▸ **SHORT TASK**
Give the stretch of the listing below that opens with the line containing "Page size: 1654x1241." and runs through the end of the listing, both ends included, as a numbered list with blank lines left out.

▸ **RECORDED DATA**
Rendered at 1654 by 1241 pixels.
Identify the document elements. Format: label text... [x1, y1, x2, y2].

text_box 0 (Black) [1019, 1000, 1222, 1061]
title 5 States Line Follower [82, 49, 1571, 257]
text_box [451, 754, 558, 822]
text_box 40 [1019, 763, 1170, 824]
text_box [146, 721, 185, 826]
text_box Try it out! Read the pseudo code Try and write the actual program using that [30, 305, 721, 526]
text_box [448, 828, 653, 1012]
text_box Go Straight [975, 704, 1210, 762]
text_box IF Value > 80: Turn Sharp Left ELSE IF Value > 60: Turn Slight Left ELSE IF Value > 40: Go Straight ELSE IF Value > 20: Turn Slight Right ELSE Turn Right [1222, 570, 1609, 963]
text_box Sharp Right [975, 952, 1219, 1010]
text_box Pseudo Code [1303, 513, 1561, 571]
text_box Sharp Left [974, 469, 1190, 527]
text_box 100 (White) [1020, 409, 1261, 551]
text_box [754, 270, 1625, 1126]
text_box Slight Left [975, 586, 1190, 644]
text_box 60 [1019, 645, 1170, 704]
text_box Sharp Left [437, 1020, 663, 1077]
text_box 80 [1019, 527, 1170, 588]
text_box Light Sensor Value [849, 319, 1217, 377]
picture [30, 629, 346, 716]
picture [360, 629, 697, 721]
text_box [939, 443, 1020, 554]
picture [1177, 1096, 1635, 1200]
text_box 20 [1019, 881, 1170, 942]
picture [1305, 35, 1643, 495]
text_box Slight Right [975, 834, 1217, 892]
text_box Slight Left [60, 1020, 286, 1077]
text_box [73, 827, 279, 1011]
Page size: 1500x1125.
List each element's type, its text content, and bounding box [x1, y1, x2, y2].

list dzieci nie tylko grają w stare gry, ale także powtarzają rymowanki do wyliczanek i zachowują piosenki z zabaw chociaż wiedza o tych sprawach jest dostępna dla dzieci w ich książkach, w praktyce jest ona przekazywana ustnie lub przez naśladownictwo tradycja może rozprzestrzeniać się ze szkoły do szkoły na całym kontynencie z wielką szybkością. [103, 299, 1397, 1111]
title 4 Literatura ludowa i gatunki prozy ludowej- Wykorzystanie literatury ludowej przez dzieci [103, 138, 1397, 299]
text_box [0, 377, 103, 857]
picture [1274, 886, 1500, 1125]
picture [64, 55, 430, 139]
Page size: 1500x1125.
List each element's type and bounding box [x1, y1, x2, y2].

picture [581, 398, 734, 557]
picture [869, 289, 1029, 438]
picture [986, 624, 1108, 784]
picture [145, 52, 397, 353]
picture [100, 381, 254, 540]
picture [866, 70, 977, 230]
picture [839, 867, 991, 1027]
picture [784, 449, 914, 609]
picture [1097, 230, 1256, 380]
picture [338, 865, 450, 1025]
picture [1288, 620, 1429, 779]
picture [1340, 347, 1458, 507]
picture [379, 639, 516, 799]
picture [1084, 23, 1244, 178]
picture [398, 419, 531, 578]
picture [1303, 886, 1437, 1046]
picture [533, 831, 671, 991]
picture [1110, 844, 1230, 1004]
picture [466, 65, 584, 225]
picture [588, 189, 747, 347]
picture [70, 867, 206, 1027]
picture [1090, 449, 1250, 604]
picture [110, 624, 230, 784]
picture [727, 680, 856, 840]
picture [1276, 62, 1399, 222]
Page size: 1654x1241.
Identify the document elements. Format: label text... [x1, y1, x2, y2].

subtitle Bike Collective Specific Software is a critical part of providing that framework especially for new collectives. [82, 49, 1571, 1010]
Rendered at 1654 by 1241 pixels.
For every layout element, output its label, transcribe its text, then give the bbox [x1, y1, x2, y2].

▸ **EXERCISE SOLUTION**
1. Page size: 1654x1241.
2. Identify the document elements. Format: label text... [x1, y1, x2, y2].
3. subtitle Bike Collective Specific Software is a critical part of providing that framework especially for new collectives. [82, 49, 1571, 1010]
4. Rendered at 1654 by 1241 pixels.
5. For every layout element, output its label, transcribe its text, then give the bbox [x1, y1, x2, y2].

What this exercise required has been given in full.